全身ゴアモードですらなければ、美術館に飾られる絵画のように感じられただろう。
残念ながら今の姿では、飾られるのは『世界のサイコキラー展』くらいなものだ。
不意に、高嶺嬢の口角が、獰猛に吊り上った。
同時に、限界を超えた扉が、衝撃音と共に倒れる。
土煙の向こうから現れたのは、腕が異様に肥大化した巨大なオーク。
口から涎を垂れ流しながら、白一色の瞳をこちらに向けていた。
「初めまして、そして、さよーなら!」
「ブヒィィィィ、ニガサナァァァイイイィィィィィィィ」
言葉と同時に、お互い駈け出していた。
『プギィィィ』
最初の激突は、巨大な拳と朱い大太刀。
激突は一瞬、高嶺嬢は強大な力を受け流しつつも、懐に入ってデップリと肥えた贅肉を斬り捌く。
『ニガサナイィィィィィィ』
自身の腹が切り裂かれるのも構わず、オークは彼女に掴みかかるが、迫りくる手を交わした彼女が、オークの首を一瞬で斬り飛ばした。
白い瞳の生首が宙を舞う。
瞬殺とは流石にいかなかったが、呆気なく勝ってしまった。
いやあ、あのオークは強敵でしたね。
「――― くっ」
戦闘に勝利したはずの高嶺嬢が、一気に飛び退る。
次の瞬間、彼女が先ほどまでいた場所に、オークの拳が叩きつけられた。
衝撃で割れたダンジョンの地面が、その威力を物語っている。
「ヘイヘーイ、ずいぶん愉快なサプライズじゃないですかー」
頭を失った巨体は、依然として戦闘力を保っていた。
「達磨にしてあげますねー!」
そこからはただの解体作業だった。
易々と首チョンパかました高嶺嬢にとって、ちょっと硬いだけの四肢を斬り飛ばすなぞ、造作もない事だ。

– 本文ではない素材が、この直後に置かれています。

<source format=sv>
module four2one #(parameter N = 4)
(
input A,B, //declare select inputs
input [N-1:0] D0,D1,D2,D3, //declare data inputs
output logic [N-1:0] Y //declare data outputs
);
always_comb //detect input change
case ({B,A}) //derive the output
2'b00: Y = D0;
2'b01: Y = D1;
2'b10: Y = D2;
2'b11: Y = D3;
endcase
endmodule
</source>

いや、かえって無駄に硬い四肢を持ったことは、オークにとって悲劇でしかなかった。
目の前に転がるのは、もはや達磨ですらなくなったただの肉塊。
四肢を斬り落とすのに苦戦した高嶺嬢によって、全身のあらゆる肉が削ぎ落とされ、大部分の臓物が切り刻まれていた。
そのような有様になっても、未だに脈動する無事な器官が、敵の異常な生命力を証明している。

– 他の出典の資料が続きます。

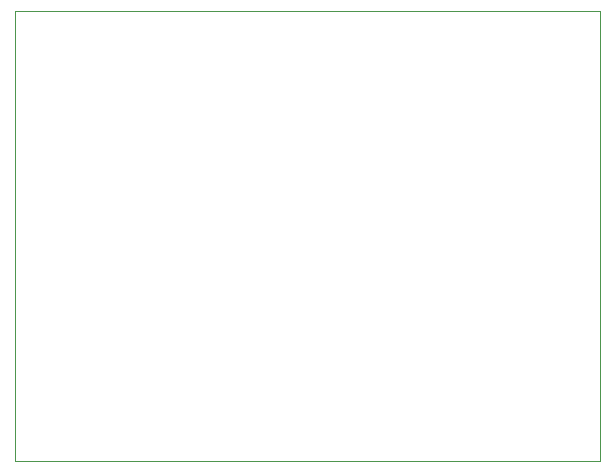
<source format=gbo>
G75*
%MOIN*%
%OFA0B0*%
%FSLAX24Y24*%
%IPPOS*%
%LPD*%
%AMOC8*
5,1,8,0,0,1.08239X$1,22.5*
%
%ADD10C,0.0000*%
D10*
X000180Y002280D02*
X000180Y017280D01*
X019680Y017280D01*
X019680Y002280D01*
X000180Y002280D01*
M02*

</source>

しかし、どれほど強靭な生命力を持とうと、四肢の無いただの肉塊が、埋め込まれた魔石をナイフで抉り取ろうとしているロボット達を止める術はない。
「おっ、取れたみたいですよー」
見れば、美少年の手に大きな魔石が抱えられていた。
肉塊はただの死骸となった。
「トモメ、戦いは終わったかい?
俺もうお腹が空いちゃったよ」
「トモメ、私もうシャワーを浴びたいわ」
スウェーデンコンビはいつの間にか復活を遂げていた。
良かった、いやあ、本当に良かったよ。